Where is the knowledge we have lost in information?

T. S. Eliot seems to re-order Jeremiah’s question. The problem is not that God isn’t with us anymore – but that we are no longer near God. We have changed the life transforming power of Christianity to a set of rules and rituals. We have given up the wisdom of diplomacy and listening for a culture of war and force. We have traded having a knowing relationship with God and others for memorizing scripture, and relying on demographics.

Now, now – I know what you’re thinking. You’re thinking, - “wow – Kellie’s sure in a gloomy mood – she’s been reading that Jeremiah book a little too long! Maybe a nice psalm or some proverbs would cheer her up…” but have no fear. I have a great joy and hope today and so can you – because the New Testament reminds us we are blessed when we weep – for we shall be comforted. We need only look at history to see our future.

There is a Balm in Gilead

A balm is a healing ointment. Jeremiah is asking about the famous healing lotion made from the commiphora tree of Palestine, the resinous gum we know as Myrrh. (you know the Christmas story – Gold, Frankenstein and Myrrh…er…..Frankincense and myrrh…). Jeremiah is a making a spiritual reference to the healing power of God. In the New Testament, baby Jesus will be given this balm to show healing does exist with him. That’s the good news.

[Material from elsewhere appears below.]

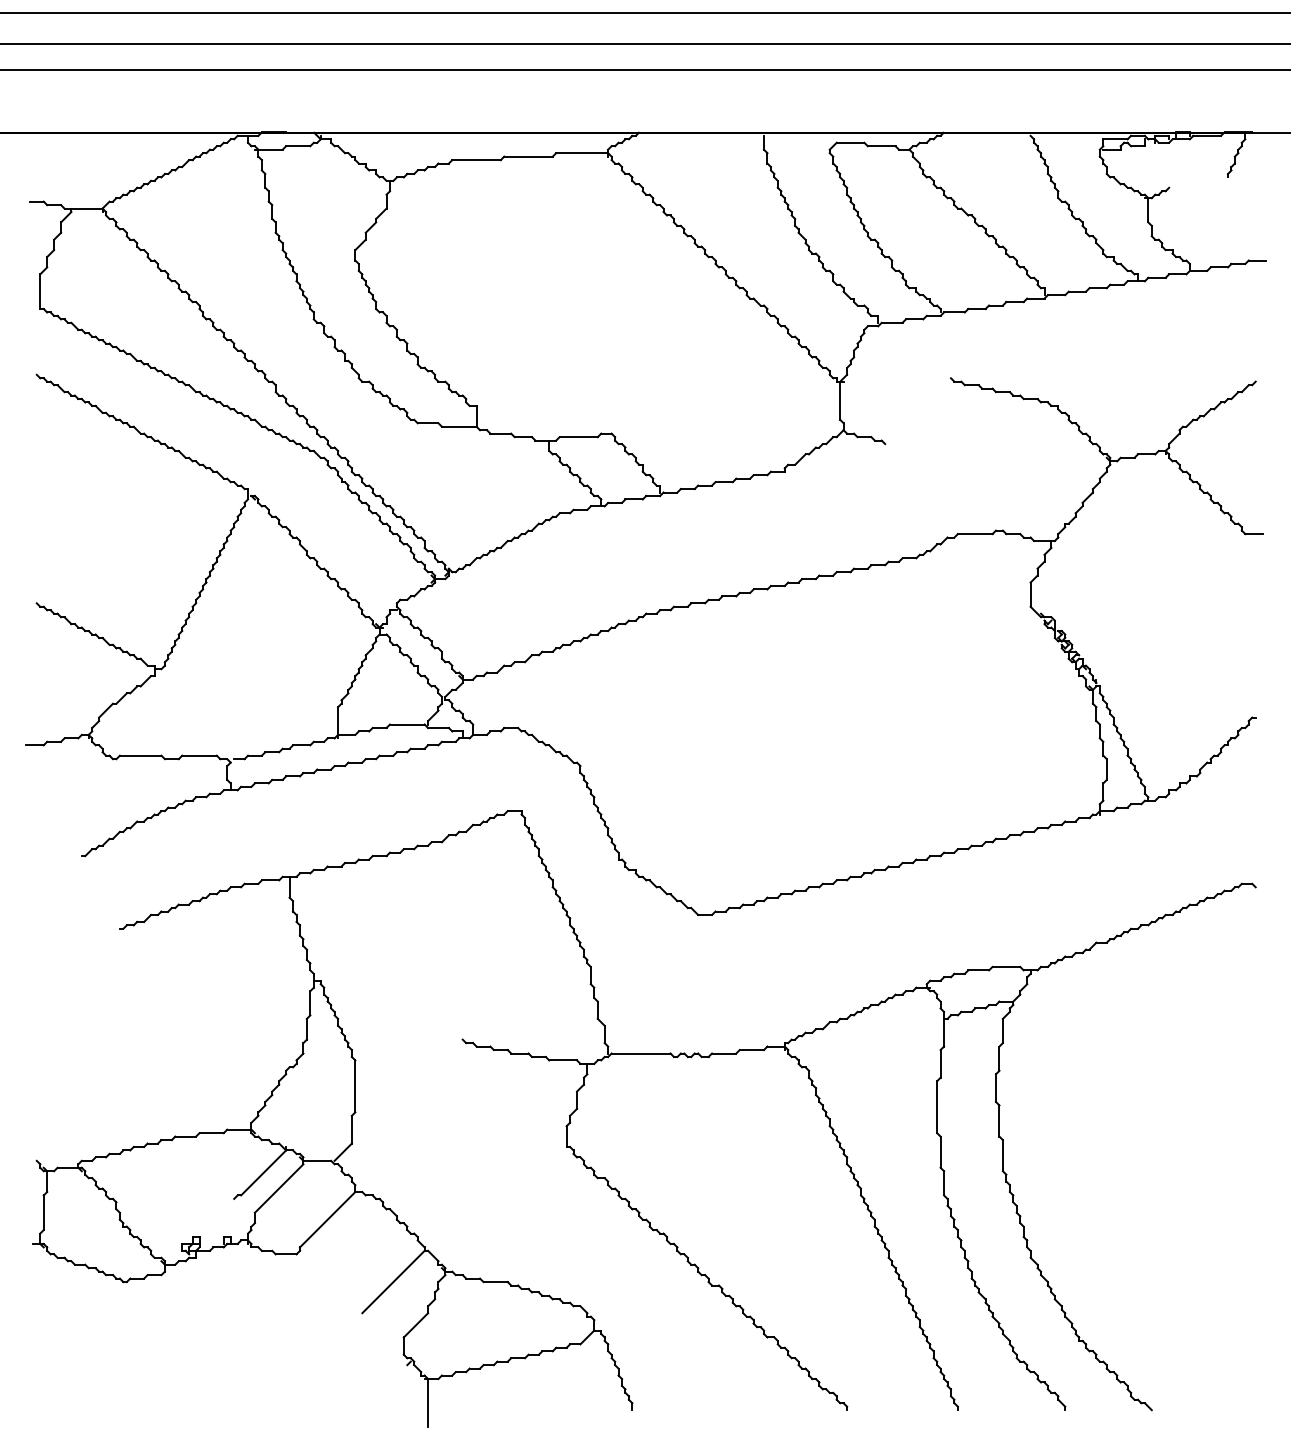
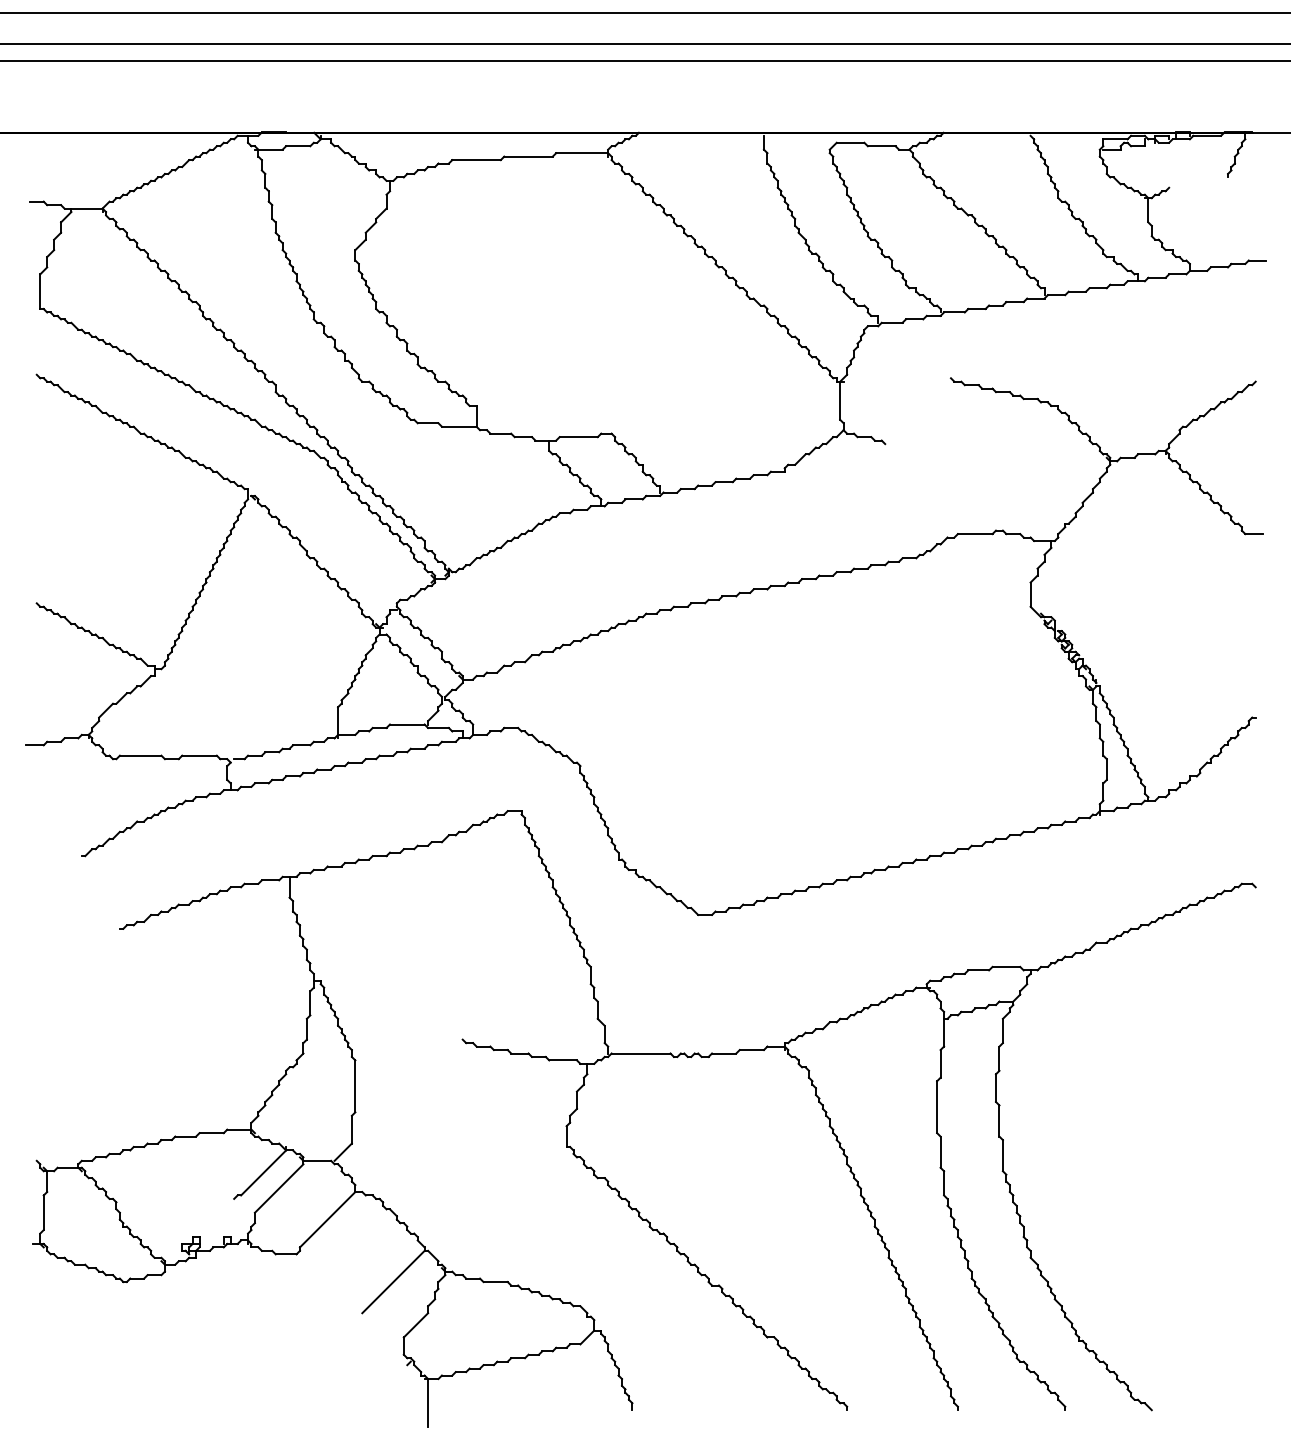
line at (644, 69) position: (644, 69) -> (644, 60)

Before 1865, African-American spirituals and slave-songs were sung throughout the south. These songs told the gospel and conveyed scripture to people who couldn’t read, and were used for everything from teaching English and counting to new arrivals, to keeping time in a threshing house, to communicating news about the underground railroad (“The Train is Bound for Glory”, and “Swing Low, Sweet Chariot” were both underground railroad songs). One of the great old hymns to come out of that era was “There is a Balm in Gilead”. An oppressed people who, like Israel, had been captured, enslaved, and ill-used were answering Jeremiah’s question with the New Testament assurance that healing was here to stay. How can we find that assurance today? Let’s look at the song:

Sometimes I feel discouraged and think my work’s in vain,

But then the Holy Spirit revives my soul again.

There is a balm in Gilead to make the wounded whole;

There is a balm in Gilead to heal the sin sick soul.

First – look to the Holy Spirit for revitalization and renewal. When we feel like the plans for peace we have offered bounced right off the clouds of heaven, or the life work we have given our talent toward has produced mediocre results at best – we need to pray for ourselves and the revival of our mission and our call. Every Christian is called of God. Whether you are called to be a mechanic, a teacher, or a listening friend working on an assembly line – you are called to be there (or to move). Don’t let the joy be leeched from you by those around you with bad attitudes or the determination to be self-absorbed pessimists. Allow God’s Holy Spirit to work in you and make the life you are living a worthy pursuit of hope and healing.